Q: Can You Walk with CIDP?
A: People with CIDP may initially notice that doing the tasks they used to take more effort, but after a few months, their symptoms may escalate to the point where they are unable to perform simple daily activities like climbing stairs, walking without assistance, or lifting objects above.
Q: Does Exercise Help CIDP?
A: Physical activity is essential in the therapy of CIDP. It increases potential strength and decreases muscle atrophy, enhancing function and mobility. Physical activity can help you increase your nerve and muscular strength once your CIDP Diagnosis has been completed and intervention has been identified.

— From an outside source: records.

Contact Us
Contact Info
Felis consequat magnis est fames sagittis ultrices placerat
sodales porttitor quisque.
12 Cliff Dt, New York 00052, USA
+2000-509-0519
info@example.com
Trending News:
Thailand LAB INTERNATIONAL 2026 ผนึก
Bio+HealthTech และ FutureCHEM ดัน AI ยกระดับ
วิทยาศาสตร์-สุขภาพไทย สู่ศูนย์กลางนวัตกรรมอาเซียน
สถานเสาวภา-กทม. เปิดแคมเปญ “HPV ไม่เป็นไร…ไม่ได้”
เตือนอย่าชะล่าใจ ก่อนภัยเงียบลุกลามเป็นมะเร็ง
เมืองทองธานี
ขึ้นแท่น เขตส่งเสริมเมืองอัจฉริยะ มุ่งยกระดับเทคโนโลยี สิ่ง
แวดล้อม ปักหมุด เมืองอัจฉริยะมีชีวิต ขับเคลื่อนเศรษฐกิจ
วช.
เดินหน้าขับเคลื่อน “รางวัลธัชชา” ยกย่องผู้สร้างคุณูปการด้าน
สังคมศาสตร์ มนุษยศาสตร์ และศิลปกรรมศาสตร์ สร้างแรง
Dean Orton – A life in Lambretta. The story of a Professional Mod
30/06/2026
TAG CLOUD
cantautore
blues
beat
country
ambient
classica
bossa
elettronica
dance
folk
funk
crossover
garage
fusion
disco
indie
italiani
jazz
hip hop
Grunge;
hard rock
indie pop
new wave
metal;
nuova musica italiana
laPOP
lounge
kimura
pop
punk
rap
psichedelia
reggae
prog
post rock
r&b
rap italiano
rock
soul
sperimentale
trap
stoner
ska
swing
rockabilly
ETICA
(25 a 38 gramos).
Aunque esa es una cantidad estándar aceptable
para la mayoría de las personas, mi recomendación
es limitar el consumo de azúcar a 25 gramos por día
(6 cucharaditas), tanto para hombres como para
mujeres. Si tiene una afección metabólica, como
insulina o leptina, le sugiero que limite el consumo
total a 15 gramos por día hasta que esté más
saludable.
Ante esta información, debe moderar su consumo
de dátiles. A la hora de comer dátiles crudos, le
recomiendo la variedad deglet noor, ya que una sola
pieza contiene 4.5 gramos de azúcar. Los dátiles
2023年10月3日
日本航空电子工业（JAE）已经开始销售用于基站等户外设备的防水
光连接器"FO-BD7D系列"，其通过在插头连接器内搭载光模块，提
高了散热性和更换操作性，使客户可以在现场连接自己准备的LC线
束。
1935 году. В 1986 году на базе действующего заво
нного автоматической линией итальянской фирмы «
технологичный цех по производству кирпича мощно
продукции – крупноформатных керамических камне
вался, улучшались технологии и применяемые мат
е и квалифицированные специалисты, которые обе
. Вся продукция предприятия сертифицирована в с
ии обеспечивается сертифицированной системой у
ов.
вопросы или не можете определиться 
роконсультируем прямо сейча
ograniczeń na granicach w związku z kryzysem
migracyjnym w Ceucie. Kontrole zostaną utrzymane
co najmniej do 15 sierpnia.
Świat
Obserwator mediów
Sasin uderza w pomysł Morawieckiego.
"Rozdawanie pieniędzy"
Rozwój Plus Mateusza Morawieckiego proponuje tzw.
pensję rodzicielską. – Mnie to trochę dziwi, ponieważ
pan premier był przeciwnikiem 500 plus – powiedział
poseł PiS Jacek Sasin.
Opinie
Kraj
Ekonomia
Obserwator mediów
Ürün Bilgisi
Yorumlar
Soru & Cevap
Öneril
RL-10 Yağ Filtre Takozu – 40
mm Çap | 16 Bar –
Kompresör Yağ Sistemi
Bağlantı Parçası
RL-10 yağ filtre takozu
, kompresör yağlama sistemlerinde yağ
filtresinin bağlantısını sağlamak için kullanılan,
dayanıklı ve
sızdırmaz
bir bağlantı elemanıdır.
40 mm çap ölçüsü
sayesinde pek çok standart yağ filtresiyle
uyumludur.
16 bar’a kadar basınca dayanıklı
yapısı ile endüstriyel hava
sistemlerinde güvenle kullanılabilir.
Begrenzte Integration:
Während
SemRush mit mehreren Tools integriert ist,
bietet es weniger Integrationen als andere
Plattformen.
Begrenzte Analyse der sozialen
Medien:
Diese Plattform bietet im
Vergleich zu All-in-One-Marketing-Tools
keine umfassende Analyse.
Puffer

Q: How Do You Reduce Nerve Inflammation?
A: Adding a low-impact activity to a regular routine, such as walking, swimming, or bicycling, can help lessen symptoms and keep the body in shape in the long run. Losing weight can help relieve nerve strain, and increased mobility from a regular workout can help reduce inflammation.
Q: Can CIDP Cause Paralysis?
A: The immune-mediated sensory-motor peripheral neuropathy chronic inflammatory demyelinating polyneuropathy (CIDP) causes substantial impairment. Although severe respiratory muscle paralysis and ventilatory failure are uncommon, they have lately been reported in CIDP patients.